**WORK TO BE COMPLETED**
Your answer must be the exact lines of the listing below that run from the line with "Other potential opportunities" to the line with "Musau, S. and", ends included, and no pictures.

**DATA**

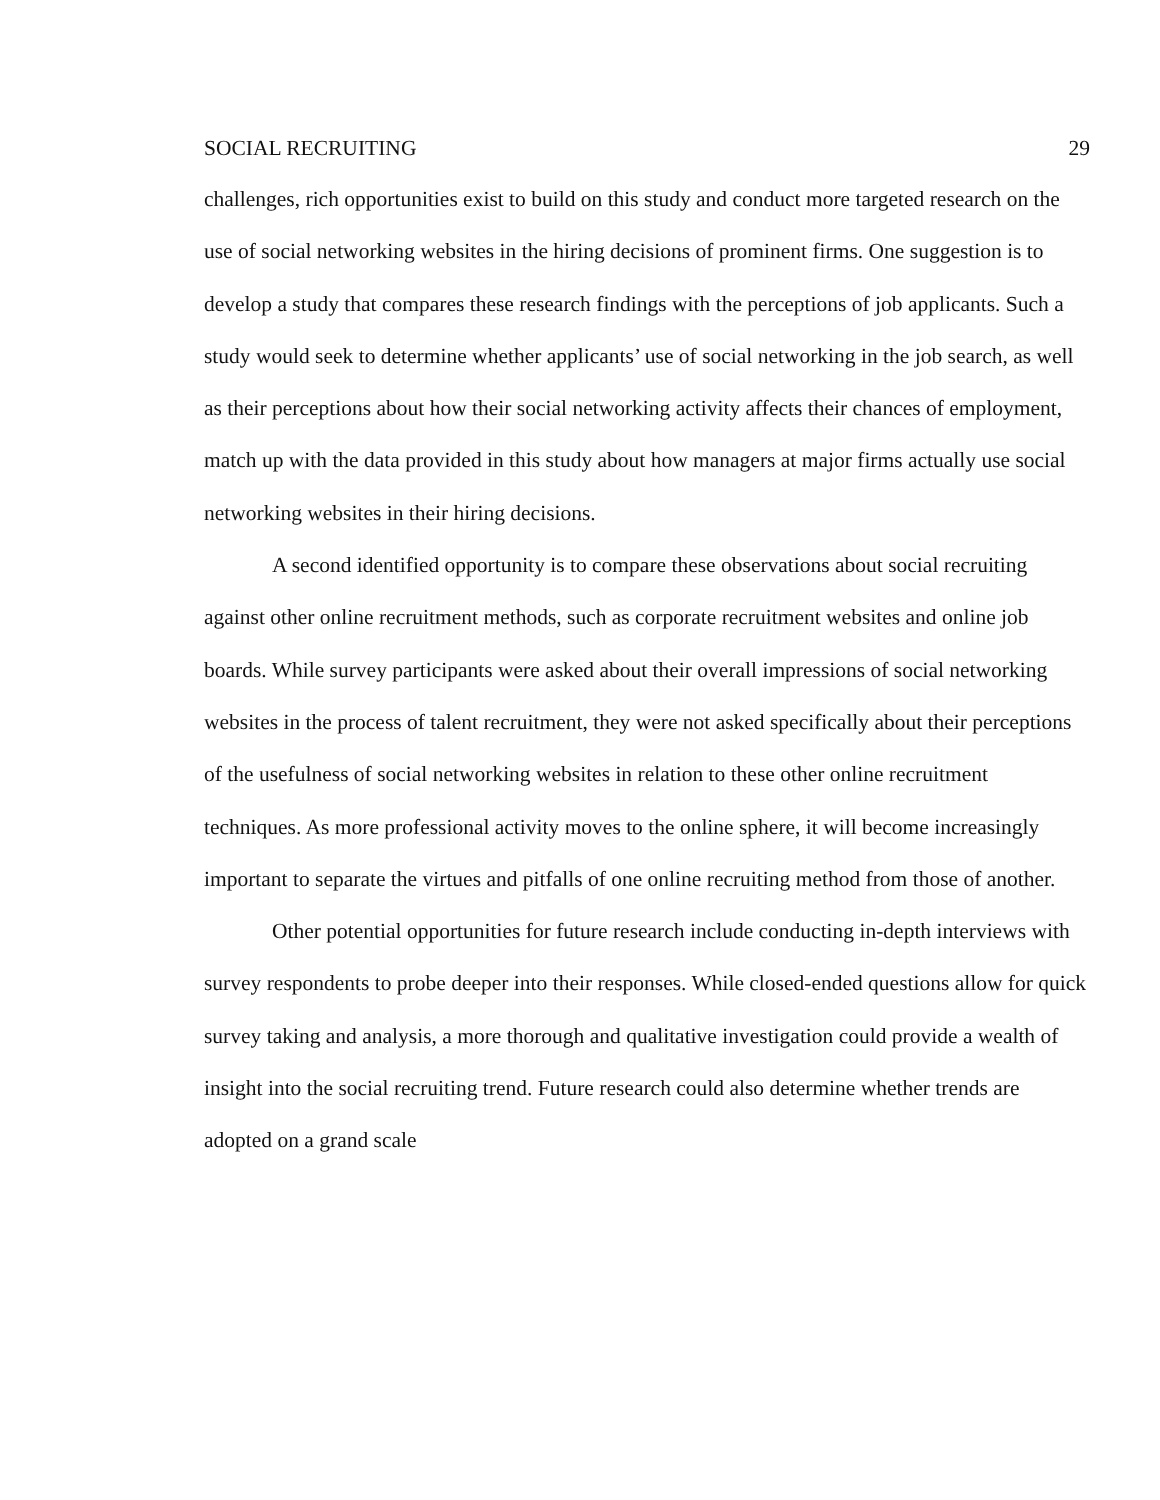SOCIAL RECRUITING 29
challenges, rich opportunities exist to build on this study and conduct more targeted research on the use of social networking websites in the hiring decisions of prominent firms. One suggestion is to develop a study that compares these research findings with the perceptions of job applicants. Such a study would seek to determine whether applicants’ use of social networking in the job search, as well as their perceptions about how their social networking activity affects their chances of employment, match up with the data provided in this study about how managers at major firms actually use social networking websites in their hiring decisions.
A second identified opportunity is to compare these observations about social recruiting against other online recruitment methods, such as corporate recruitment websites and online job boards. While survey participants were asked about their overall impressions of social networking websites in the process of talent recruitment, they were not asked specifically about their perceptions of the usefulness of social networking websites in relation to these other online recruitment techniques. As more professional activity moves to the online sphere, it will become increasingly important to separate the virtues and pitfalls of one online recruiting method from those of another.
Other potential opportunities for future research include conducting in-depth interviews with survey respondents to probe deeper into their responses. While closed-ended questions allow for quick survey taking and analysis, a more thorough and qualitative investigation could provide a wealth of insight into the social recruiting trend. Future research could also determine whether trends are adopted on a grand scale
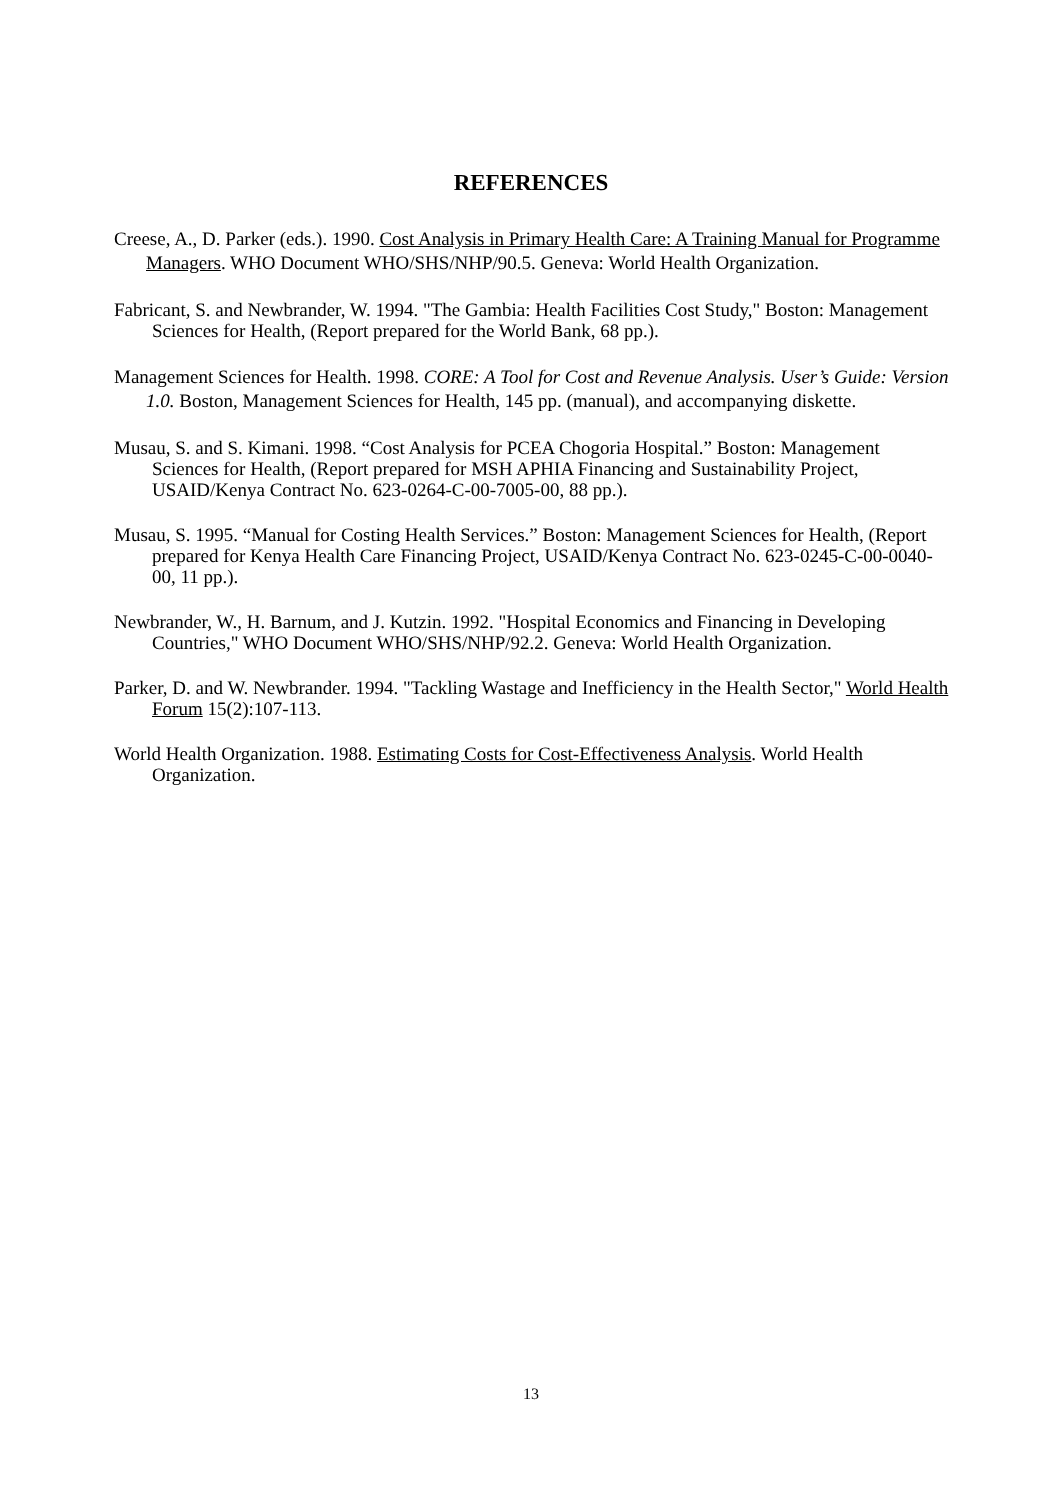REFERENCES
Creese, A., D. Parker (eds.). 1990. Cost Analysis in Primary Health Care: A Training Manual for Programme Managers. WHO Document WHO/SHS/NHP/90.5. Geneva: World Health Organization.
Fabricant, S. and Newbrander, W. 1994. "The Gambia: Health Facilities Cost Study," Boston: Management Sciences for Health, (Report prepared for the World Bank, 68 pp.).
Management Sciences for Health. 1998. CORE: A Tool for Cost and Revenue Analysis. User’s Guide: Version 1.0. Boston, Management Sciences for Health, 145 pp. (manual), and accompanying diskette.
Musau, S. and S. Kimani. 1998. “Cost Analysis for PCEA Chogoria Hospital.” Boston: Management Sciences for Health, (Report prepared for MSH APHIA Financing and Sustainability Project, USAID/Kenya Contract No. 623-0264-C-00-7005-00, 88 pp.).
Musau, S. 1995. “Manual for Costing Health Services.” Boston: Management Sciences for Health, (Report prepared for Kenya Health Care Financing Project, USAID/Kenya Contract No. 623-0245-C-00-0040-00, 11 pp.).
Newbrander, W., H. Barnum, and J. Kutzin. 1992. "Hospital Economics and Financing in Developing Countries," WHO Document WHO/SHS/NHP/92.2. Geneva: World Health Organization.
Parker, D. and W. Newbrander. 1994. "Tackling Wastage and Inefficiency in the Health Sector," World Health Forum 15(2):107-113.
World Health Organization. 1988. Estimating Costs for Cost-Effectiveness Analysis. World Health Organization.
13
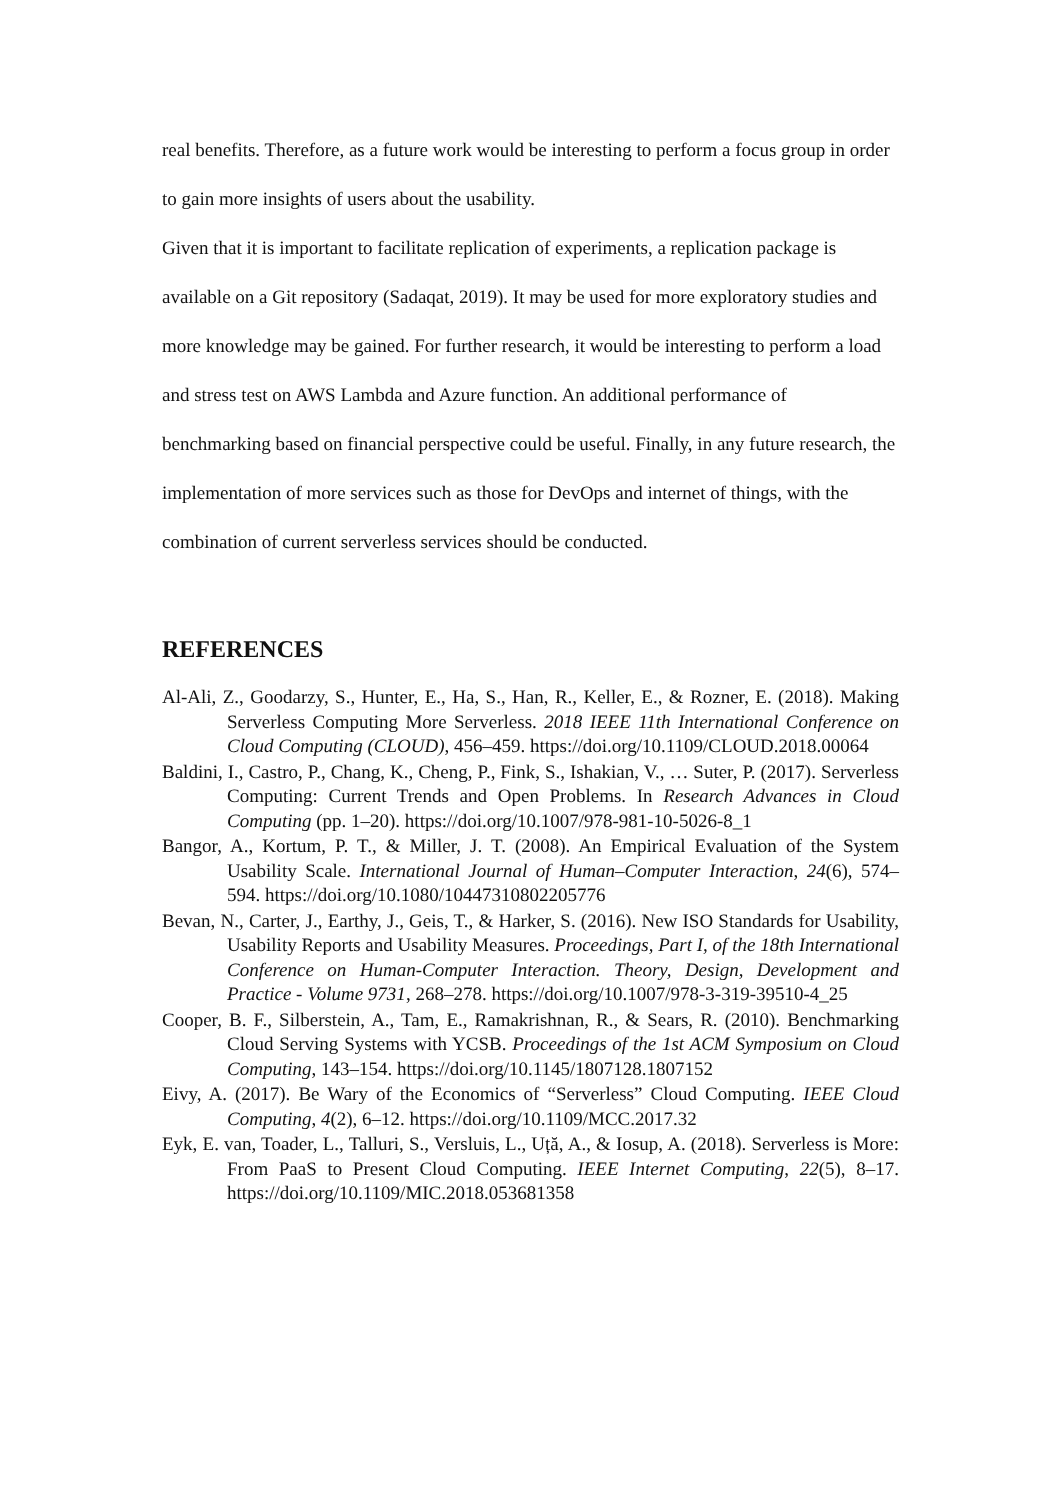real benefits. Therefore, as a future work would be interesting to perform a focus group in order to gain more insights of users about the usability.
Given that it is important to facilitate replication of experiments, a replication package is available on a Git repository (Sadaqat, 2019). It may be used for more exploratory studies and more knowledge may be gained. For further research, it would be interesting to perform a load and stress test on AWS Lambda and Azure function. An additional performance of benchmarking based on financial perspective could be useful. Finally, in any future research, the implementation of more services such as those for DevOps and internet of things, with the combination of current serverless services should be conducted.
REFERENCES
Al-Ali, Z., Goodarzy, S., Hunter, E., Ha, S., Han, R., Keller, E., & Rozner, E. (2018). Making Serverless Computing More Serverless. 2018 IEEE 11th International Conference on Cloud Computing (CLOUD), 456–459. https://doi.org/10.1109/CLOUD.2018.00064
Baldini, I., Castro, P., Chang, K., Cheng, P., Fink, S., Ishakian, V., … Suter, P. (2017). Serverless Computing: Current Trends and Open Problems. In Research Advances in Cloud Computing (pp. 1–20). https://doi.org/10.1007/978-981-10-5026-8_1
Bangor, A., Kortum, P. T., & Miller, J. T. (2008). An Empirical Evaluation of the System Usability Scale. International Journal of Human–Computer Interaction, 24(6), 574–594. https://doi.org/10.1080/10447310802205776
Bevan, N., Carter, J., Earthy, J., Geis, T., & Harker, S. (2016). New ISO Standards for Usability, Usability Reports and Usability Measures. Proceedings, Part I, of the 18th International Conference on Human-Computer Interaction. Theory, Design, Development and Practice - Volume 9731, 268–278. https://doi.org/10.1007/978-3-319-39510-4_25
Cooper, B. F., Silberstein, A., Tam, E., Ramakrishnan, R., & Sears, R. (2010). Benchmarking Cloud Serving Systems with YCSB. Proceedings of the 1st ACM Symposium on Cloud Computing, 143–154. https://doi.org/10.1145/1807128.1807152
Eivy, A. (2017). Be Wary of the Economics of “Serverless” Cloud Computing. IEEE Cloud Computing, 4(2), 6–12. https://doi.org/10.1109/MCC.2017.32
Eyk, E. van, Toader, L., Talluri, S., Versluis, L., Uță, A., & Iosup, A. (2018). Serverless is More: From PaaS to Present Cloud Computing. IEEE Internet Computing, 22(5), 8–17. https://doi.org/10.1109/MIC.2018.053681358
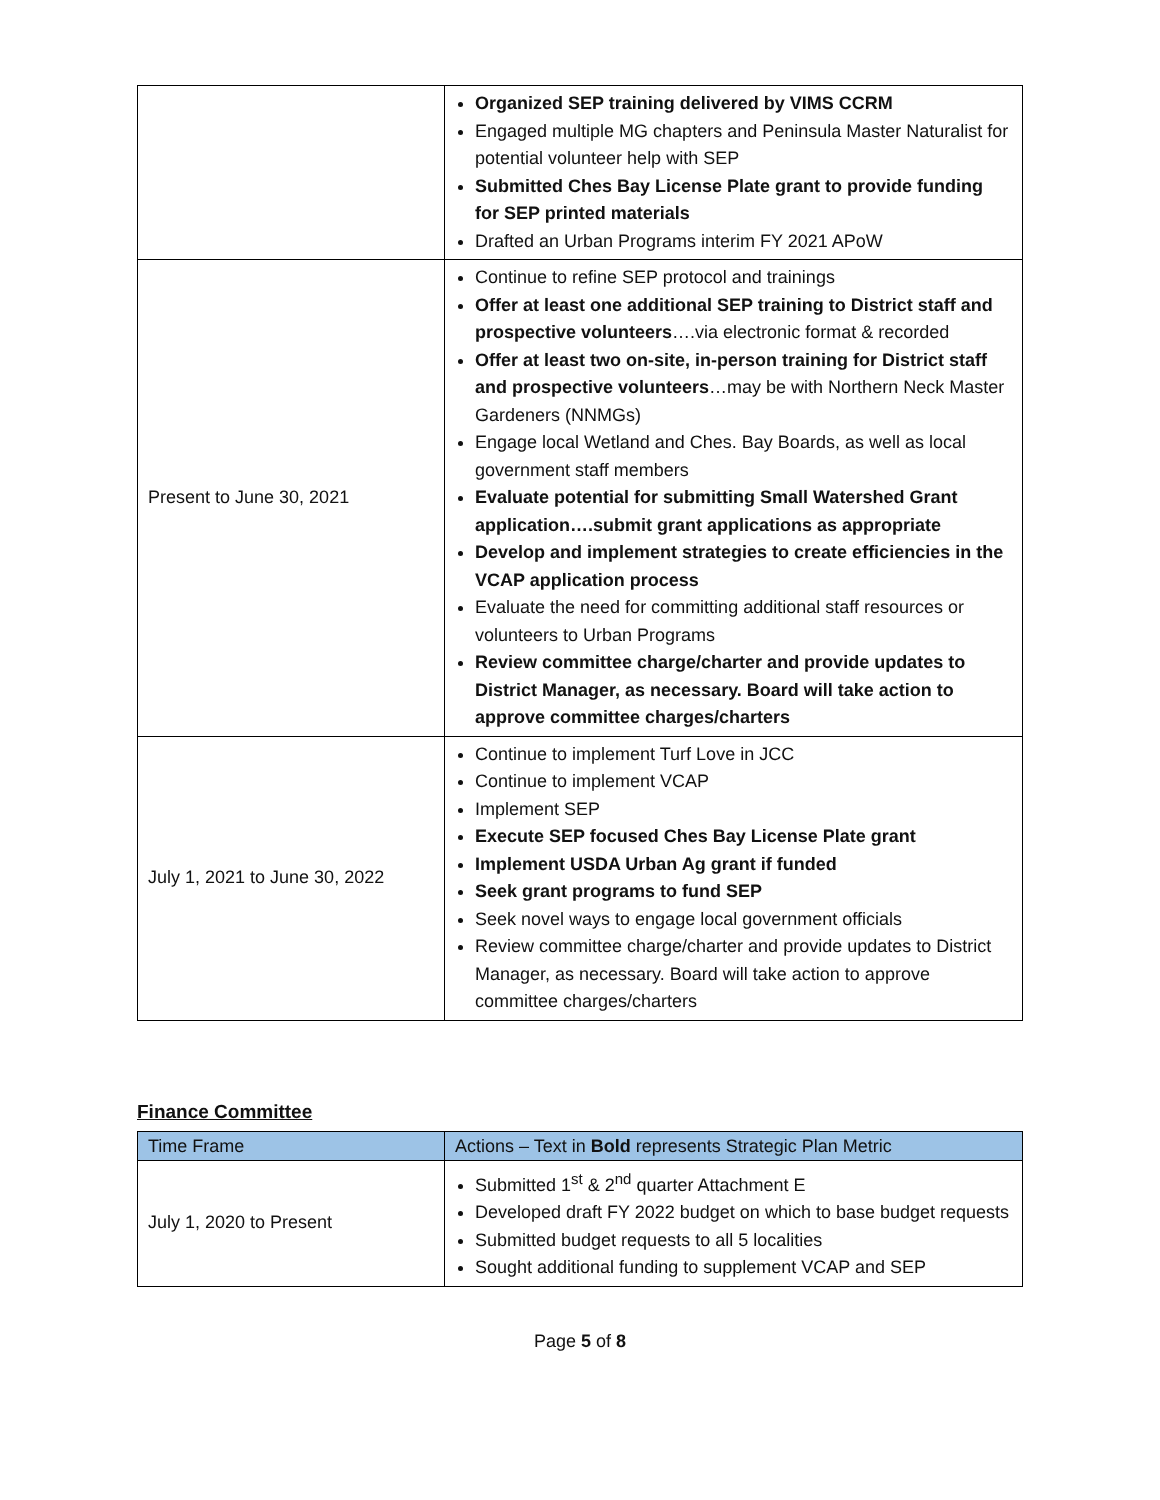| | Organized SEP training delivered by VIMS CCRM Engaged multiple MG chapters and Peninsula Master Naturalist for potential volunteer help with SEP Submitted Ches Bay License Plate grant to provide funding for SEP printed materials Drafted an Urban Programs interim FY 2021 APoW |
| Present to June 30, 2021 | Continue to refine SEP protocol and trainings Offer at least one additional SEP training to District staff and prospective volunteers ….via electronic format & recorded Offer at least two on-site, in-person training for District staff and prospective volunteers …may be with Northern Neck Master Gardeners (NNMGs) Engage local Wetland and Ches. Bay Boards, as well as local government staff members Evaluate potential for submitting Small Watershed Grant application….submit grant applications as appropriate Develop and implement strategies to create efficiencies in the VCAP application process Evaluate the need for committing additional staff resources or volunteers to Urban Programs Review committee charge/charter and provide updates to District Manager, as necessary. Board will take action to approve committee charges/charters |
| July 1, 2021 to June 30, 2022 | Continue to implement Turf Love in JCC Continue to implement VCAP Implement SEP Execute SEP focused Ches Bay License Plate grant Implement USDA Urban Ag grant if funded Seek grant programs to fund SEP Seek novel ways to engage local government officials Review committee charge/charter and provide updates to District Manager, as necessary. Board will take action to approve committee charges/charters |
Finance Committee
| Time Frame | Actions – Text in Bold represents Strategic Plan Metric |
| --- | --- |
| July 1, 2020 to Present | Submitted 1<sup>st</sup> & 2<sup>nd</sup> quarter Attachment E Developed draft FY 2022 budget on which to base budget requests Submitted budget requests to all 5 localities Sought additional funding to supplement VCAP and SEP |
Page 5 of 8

**WRITTEN SOLUTION**
Other potential opportunities for future research include conducting in-depth interviews with survey respondents to probe deeper into their responses. While closed-ended questions allow for quick survey taking and analysis, a more thorough and qualitative investigation could provide a wealth of insight into the social recruiting trend. Future research could also determine whether trends are adopted on a grand scale
REFERENCES
Creese, A., D. Parker (eds.). 1990. Cost Analysis in Primary Health Care: A Training Manual for Programme Managers. WHO Document WHO/SHS/NHP/90.5. Geneva: World Health Organization.
Fabricant, S. and Newbrander, W. 1994. "The Gambia: Health Facilities Cost Study," Boston: Management Sciences for Health, (Report prepared for the World Bank, 68 pp.).
Management Sciences for Health. 1998. CORE: A Tool for Cost and Revenue Analysis. User’s Guide: Version 1.0. Boston, Management Sciences for Health, 145 pp. (manual), and accompanying diskette.
Musau, S. and S. Kimani. 1998. “Cost Analysis for PCEA Chogoria Hospital.” Boston: Management Sciences for Health, (Report prepared for MSH APHIA Financing and Sustainability Project, USAID/Kenya Contract No. 623-0264-C-00-7005-00, 88 pp.).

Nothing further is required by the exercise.